Polydiacetylene (PDA) material-based colorimetric sensors have been devised for monitoring ultraviolet-C (UVC) light. However, it is rather difficult to systematically control their sensitivity. This work introduces an easy and inexpensive approach for developing diacetylene/zinc(II)/zinc oxide (DA/Zn2+/ZnO) nanocomposites as colorimetric sensors of UVC light. Here, we demonstrate the ability to tune the sensitivity of the nanocomposites to UVC light by varying different parameters including ZnO ratio, ZnO size, and alkyl chain length of DA monomers.

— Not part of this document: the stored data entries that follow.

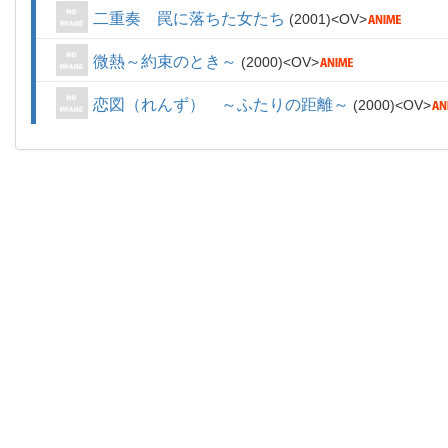
二重奏 罠に落ちた女たち
2001
OV
微熱～約束のとき～
2000
OV
恋図（れんず） ～ふたりの距離～
2000
OV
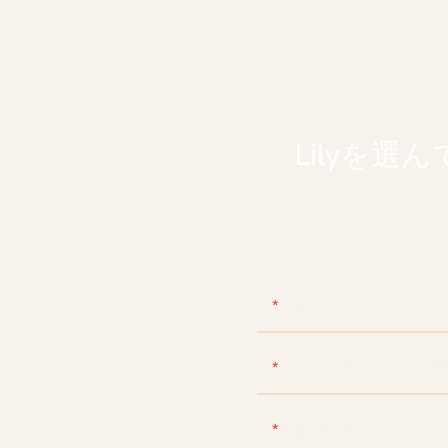
Lilyを
深い
名前
電話/WhatsApp/Skype
コンテンツ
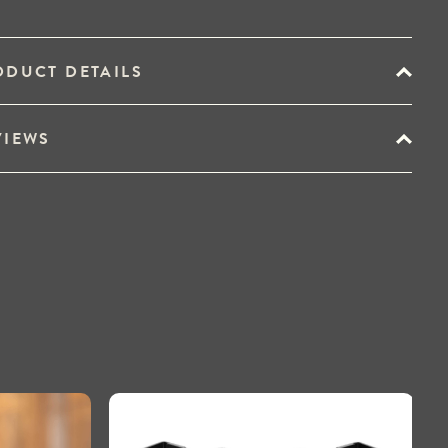
ODUCT DETAILS
VIEWS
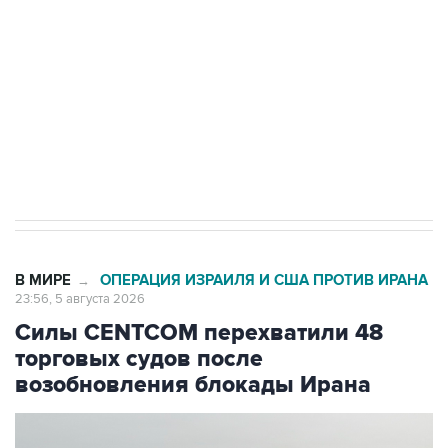
Как российские медицинские технологии
выходят на мировые рынки
Социальная реклама, АНО «Национальные приоритеты».
ИНН 7725383515 Erid: F7NfYUJCUneVdTRF8PRs
Трамп заявил, что переговоры с Ираном
начнутся в понедельник
В МИРЕ
ОПЕРАЦИЯ ИЗРАИЛЯ И США ПРОТИВ ИРАНА
→
23:56, 5 августа 2026
Силы CENTCOM перехватили 48
торговых судов после
возобновления блокады Ирана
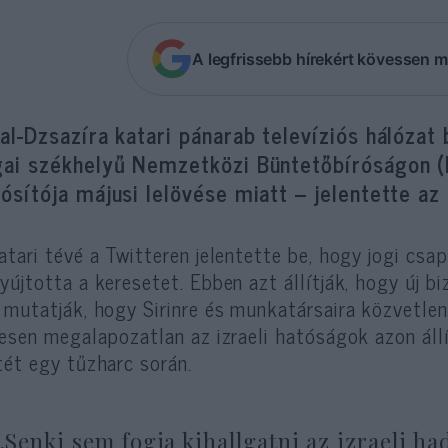
A legfrissebb hírekért kövessen m
al-Dzsazíra katari pánarab televíziós hálózat 
ai székhelyű Nemzetközi Büntetőbíróságon (IC
ósítója májusi lelövése miatt – jelentette az 
atari tévé a Twitteren jelentette be, hogy jogi cs
yújtotta a keresetet. Ebben azt állítják, hogy új 
 mutatják, hogy Sirinre és munkatársaira közvetlenü
jesen megalapozatlan az izraeli hatóságok azon állí
tét egy tűzharc során.
„Senki sem fogja kihallgatni az izraeli ha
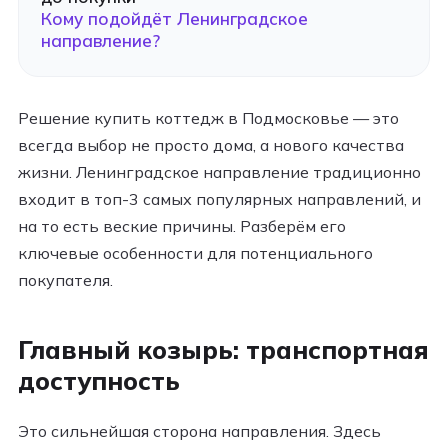
Кому подойдёт Ленинградское
направление?
Решение купить коттедж в Подмосковье — это
всегда выбор не просто дома, а нового качества
жизни. Ленинградское направление традиционно
входит в топ-3 самых популярных направлений, и
на то есть веские причины. Разберём его
ключевые особенности для потенциального
покупателя.
Главный козырь: транспортная
доступность
Это сильнейшая сторона направления. Здесь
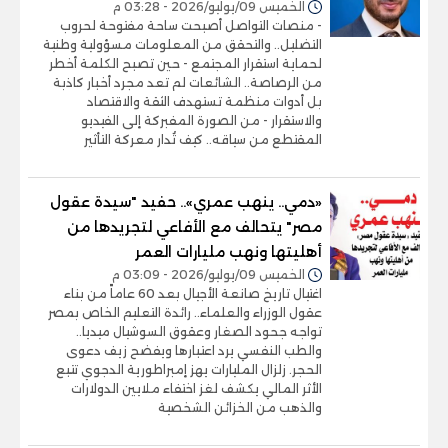
الخميس 09/يوليو/2026 - 03:28 م
- منصات التواصل أصبحت ساحة مفتوحة لحروب
التضليل.. والتحقق من المعلومات مسؤولية وطنية
لحماية استقرار المجتمع - حين تصبح الكلمة أخطر
من الرصاصة.. الشائعات لم تعد مجرد أخبار كاذبة
بل أدوات منظمة تستهدف الثقة والاقتصاد
والاستقرار - من الصورة المفبركة إلى الفيديو
المقتطع من سياقه.. كيف تُدار معركة التأثير
«دمي.. ينهب عمري».. حفيد "سيدة عقول
مصر" يتحالف مع الأفاعي لتجريدها من
أهليتها ونهب مليارات العمر
الخميس 09/يوليو/2026 - 03:09 م
اغتيال تاريخ صانعة الأجيال بعد 60 عاماً من بناء
عقول الوزراء والعلماء.. رائدة التعليم الخاص بمصر
تواجه جحود الصغار وعقوق السوشيال ميديا..
والطب النفسي يرد اعتبارها ويفضح زيف دعوى
الحجر. زلزال المليارات يهز إمبراطورية الدجوي تتبع
الأثر المالي يكشف لغز اختفاء ملايين الدولارات
والذهب من الخزائن الشخصية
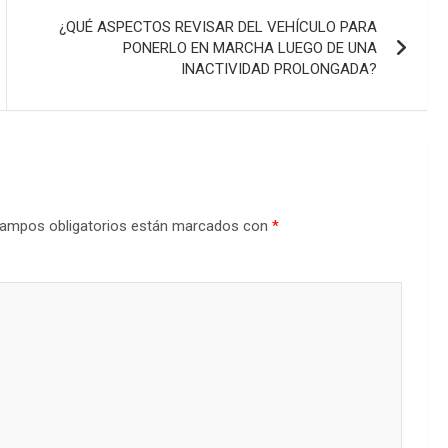
¿QUÉ ASPECTOS REVISAR DEL VEHÍCULO PARA
PONERLO EN MARCHA LUEGO DE UNA
INACTIVIDAD PROLONGADA?
ampos obligatorios están marcados con
*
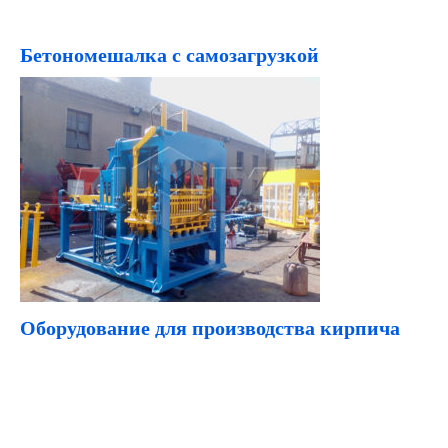
Бетономешалка с самозагрузкой
Оборудование для производства кирпича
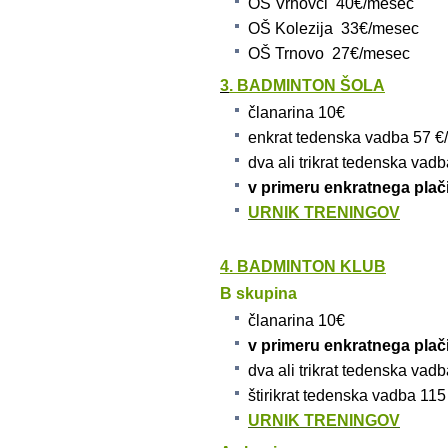
OŠ Vrhovci 40€/mesec
OŠ Kolezija 33€/mesec
OŠ Trnovo 27€/mesec
3
.
B
ADMINTON ŠOLA
članarina 10€
enkrat tedenska vadba 57 
dva ali trikrat tedenska va
v primeru enkratnega plač
URNIK TRENINGOV
4. BADMINTON KLUB
B skupina​
članarina 10€
v primeru enkratnega plač
dva ali trikrat tedenska va
štirikrat tedenska vadba 11
URNIK TRENINGOV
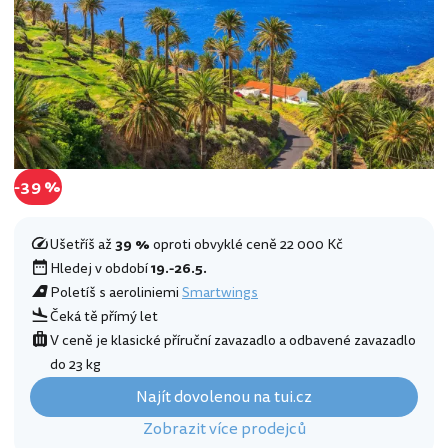
-39 %
Ušetříš až
39 %
oproti obvyklé ceně 22 000 Kč
Hledej v období
19.-26.5.
Poletíš s aeroliniemi
Smartwings
Čeká tě přímý let
V ceně je klasické příruční zavazadlo a odbavené zavazadlo
do 23 kg
Najít dovolenou na tui.cz
Zobrazit více prodejců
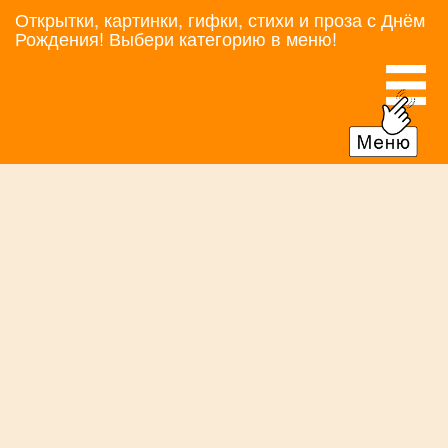
Открытки, картинки, гифки, стихи и проза с Днём
Рождения! Выбери категорию в меню!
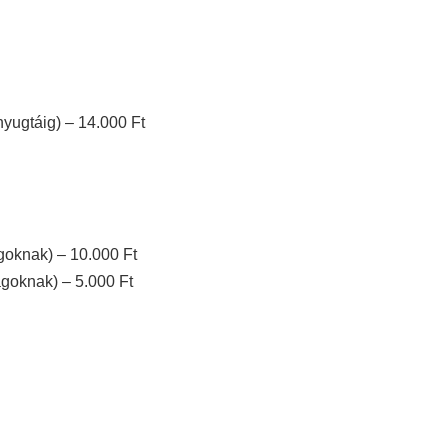
yugtáig) – 14.000 Ft
goknak) – 10.000 Ft
goknak) – 5.000 Ft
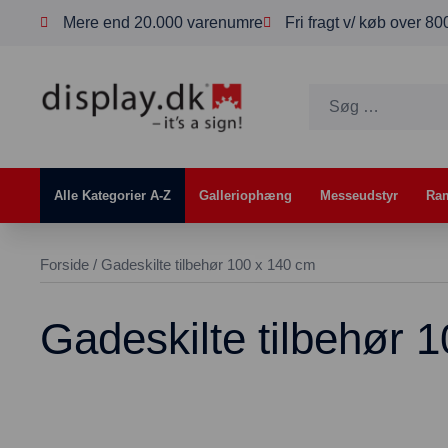
Mere end 20.000 varenumre
Fri fragt v/ køb over 8
Alle Kategorier A-Z
Galleriophæng
Messeudstyr
Ra
Forside
/ Gadeskilte tilbehør 100 x 140 cm
Gadeskilte tilbehør 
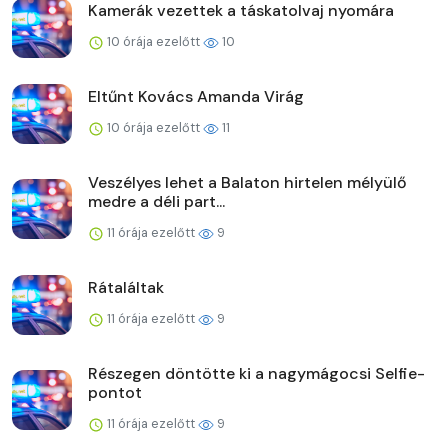
Kamerák vezettek a táskatolvaj nyomára
10 órája ezelőtt
10
Eltűnt Kovács Amanda Virág
10 órája ezelőtt
11
Veszélyes lehet a Balaton hirtelen mélyülő
medre a déli part...
11 órája ezelőtt
9
Rátaláltak
11 órája ezelőtt
9
Részegen döntötte ki a nagymágocsi Selfie-
pontot
11 órája ezelőtt
9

We have found that the increase of ZnO ratio significantly enhances the UVC sensitivity. Furthermore, the color transition from blue to purple upon prolonged exposure to UVC light can be controlled by adjusting the ZnO ratio. Interestingly, the use of ZnO quantum dots with a diameter of 3.8 nm drastically increases the sensitivity to UVC light. The adjustment in DA alkyl chain length also enables fine-tuning of sensitivity. The shortening of the alkyl chain length at the tail and headgroup position strongly influences the color-transition behaviors of the nanocomposites upon increasing the UVC irradiation time. Two different types of UVC sensors can be fabricated including flexible film and hydrogel bead sensors. These sensors exhibit a color transition from yellow to green to red as UVC exposure increases from 0 to 16.4 J/cm2.